▶ _TRECHO DO DOCUMENTO_:
Assim, a violência é passada desde cedo aos
meninos e meninas por meio de pequenas práticas culturais da nossa educação. Os
homens são ensinados desde cedo a serem privilegiados em nossa cultura e a
terem diversos reforçadores por meio das mulheres ou pela submissão delas. A
agressão física é apenas uma topografia desse comportamento que tem a mesma
função de tantos outros que permeiam os relacionamentos e que tendem a cercear
a liberdade feminina de diversas formas. Assim, ao se pensar em mudança social
e na promoção da diminuição da violência de gênero, deve-se pensar na mudança
da função do comportamento masculino e não na mudança de topografia. É preciso
mudar toda a prática cultural existente.
Ao longo da
história, sempre existiram mulheres que lutaram contra a submissão masculina de
alguma forma e tentam mudar essa prática cultural. O dia 08 de março, é na
verdade, um dia que lembra a luta das mulheres pela não submissão, emitindo
comportamentos de luta e resistência, que podem ser chamados de comportamento
de contracontrole, que é definido por Skinner basicamente como uma reação dos
controlados diante do controle aversivo emitido. Esse texto, como tantos outros
produzidos hoje podem ser uma forma de contracontrole e foi feito em homenagem
às mulheres que lutaram e lutam por uma sociedade sem tantos controles
aversivos. A análise dessa luta ficará pra um outro texto, mas a luta já está aqui!

▶ _DADOS FORNECIDOS_:
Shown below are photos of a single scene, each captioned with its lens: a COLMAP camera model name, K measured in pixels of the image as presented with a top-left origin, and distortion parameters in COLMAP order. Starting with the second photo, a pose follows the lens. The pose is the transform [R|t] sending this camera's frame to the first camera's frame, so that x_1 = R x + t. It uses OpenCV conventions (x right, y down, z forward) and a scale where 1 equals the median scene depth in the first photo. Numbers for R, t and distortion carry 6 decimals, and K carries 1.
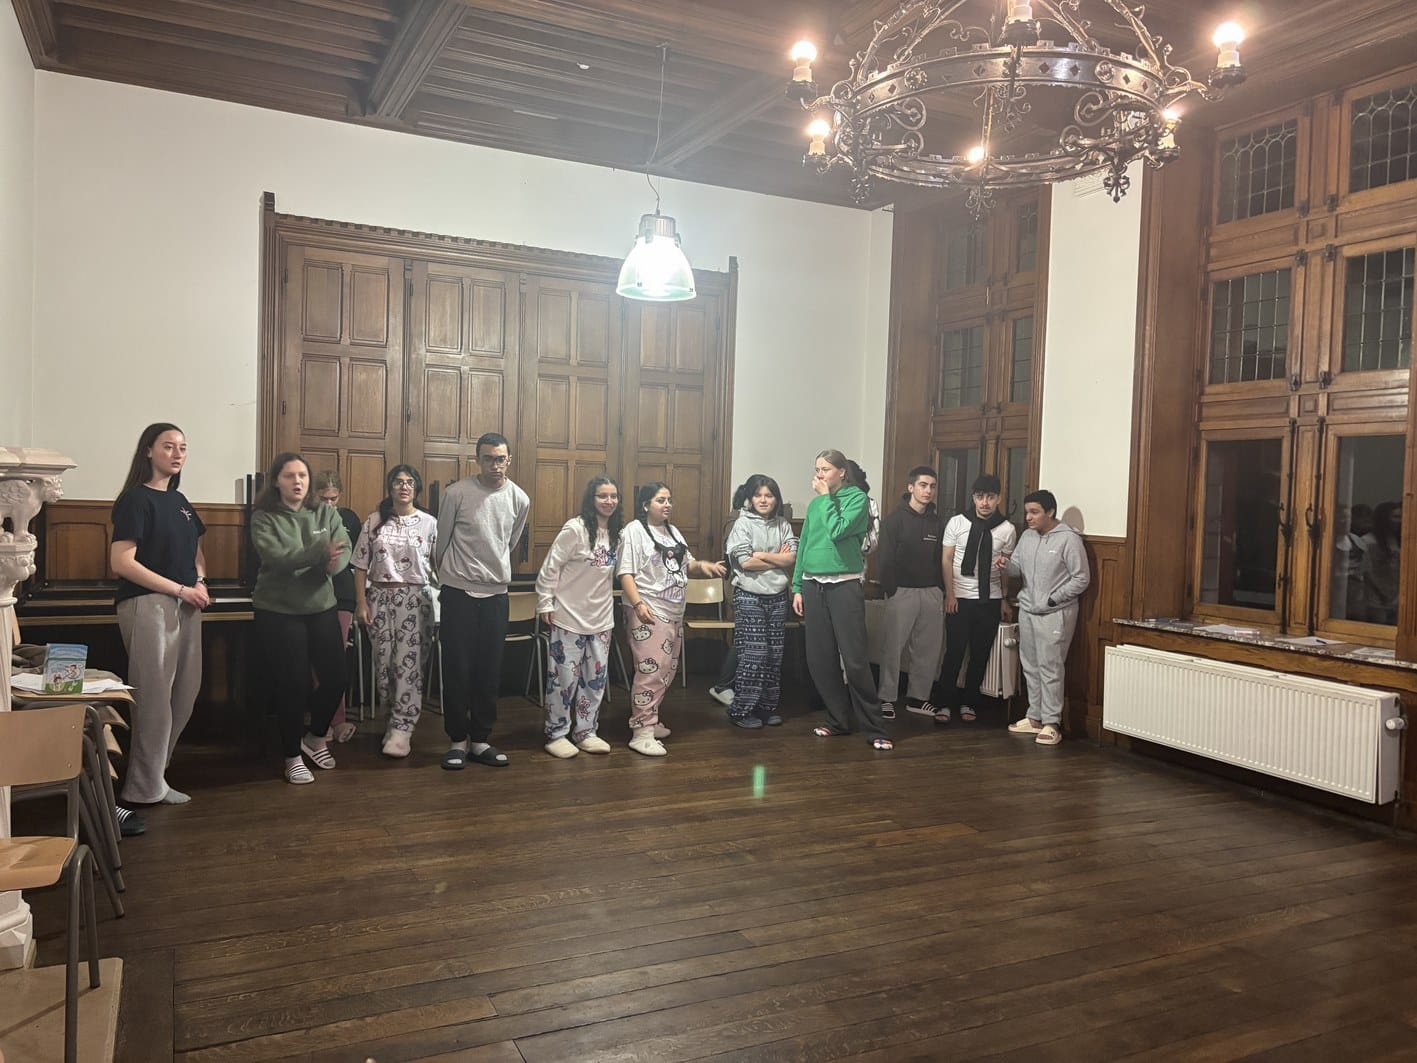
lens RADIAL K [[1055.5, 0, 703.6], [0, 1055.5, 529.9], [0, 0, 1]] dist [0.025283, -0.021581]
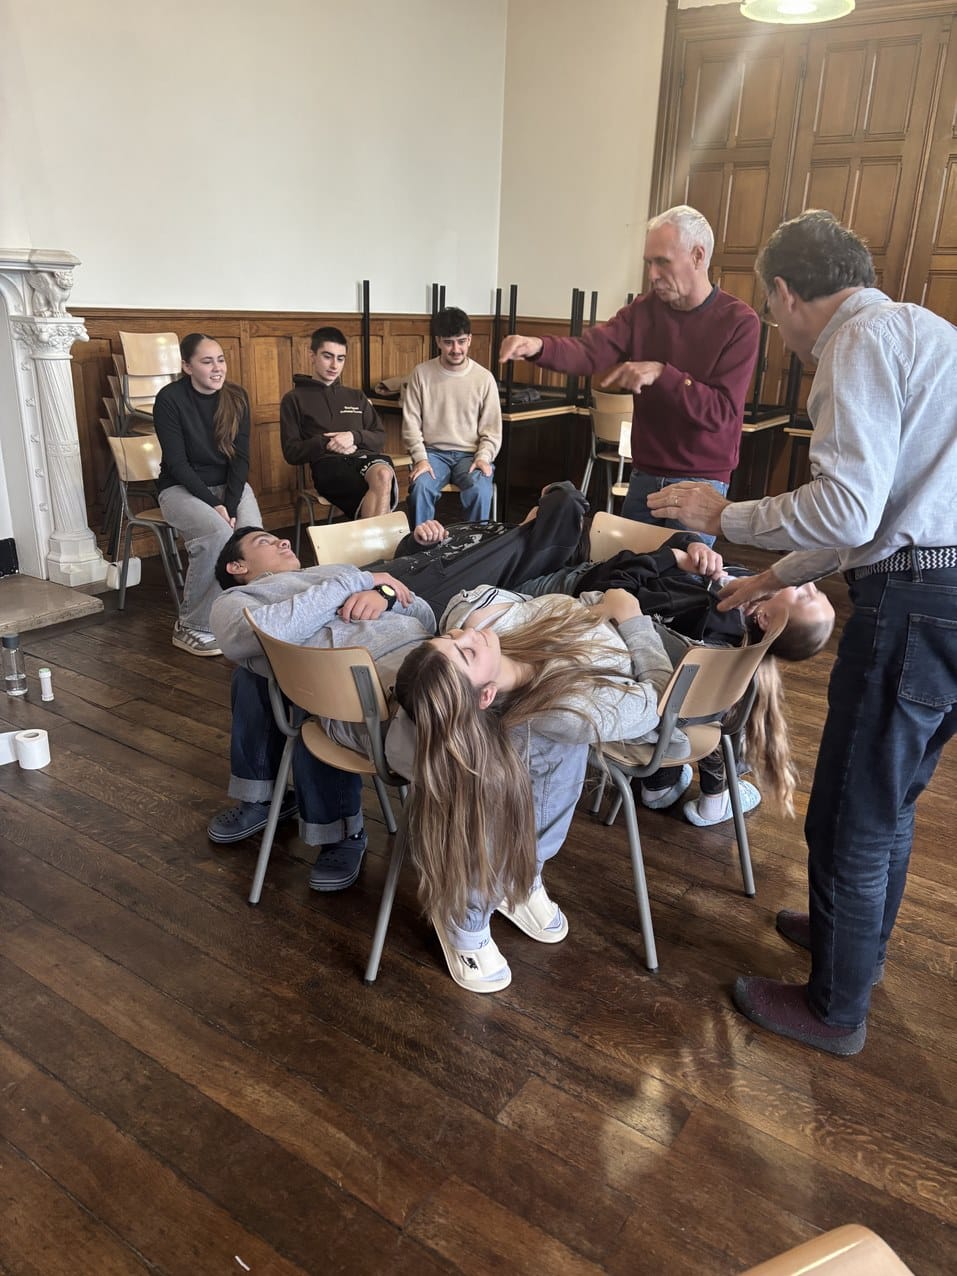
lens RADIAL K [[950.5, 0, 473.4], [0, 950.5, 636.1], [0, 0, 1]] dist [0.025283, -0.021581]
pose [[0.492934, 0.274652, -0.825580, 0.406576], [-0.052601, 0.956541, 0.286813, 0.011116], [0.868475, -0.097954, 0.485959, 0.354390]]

...

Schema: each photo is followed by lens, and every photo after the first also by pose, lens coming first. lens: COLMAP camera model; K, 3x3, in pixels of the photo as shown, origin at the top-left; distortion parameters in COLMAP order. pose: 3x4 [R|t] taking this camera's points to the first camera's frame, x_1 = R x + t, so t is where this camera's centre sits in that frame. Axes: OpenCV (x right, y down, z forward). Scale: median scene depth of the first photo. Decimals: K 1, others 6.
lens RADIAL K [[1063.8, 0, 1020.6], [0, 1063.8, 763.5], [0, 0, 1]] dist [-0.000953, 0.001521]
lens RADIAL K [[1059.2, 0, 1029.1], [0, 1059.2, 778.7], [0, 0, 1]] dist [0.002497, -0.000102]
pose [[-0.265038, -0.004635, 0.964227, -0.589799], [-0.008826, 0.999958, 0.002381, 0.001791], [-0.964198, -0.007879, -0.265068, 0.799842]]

---

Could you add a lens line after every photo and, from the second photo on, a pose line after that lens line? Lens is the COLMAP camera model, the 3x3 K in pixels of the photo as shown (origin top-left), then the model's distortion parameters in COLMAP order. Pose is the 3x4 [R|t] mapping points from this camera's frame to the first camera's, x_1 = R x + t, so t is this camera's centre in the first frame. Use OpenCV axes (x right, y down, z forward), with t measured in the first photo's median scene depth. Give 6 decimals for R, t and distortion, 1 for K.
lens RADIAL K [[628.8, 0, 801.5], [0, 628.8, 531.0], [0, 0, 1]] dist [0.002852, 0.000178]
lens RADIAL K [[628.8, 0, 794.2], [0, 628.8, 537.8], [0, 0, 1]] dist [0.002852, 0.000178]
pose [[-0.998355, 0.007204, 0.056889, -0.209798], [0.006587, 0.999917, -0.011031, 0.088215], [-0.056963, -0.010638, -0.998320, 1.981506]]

▶ _ATIVIDADE_: Renomeie "contracontrole" como "contrarreação" no trecho sobre violência de gênero. Reescreva a parte que começa nas palavras "Ao longo da" e para depois de "já está aqui!", já com a troca. O material não é necessário.

▶ _RESPOSTA DO EXERCÍCIO_:
Ao longo da
história, sempre existiram mulheres que lutaram contra a submissão masculina de
alguma forma e tentam mudar essa prática cultural. O dia 08 de março, é na
verdade, um dia que lembra a luta das mulheres pela não submissão, emitindo
comportamentos de luta e resistência, que podem ser chamados de comportamento
de contrarreação, que é definido por Skinner basicamente como uma reação dos
controlados diante do controle aversivo emitido. Esse texto, como tantos outros
produzidos hoje podem ser uma forma de contrarreação e foi feito em homenagem
às mulheres que lutaram e lutam por uma sociedade sem tantos controles
aversivos. A análise dessa luta ficará pra um outro texto, mas a luta já está aqui!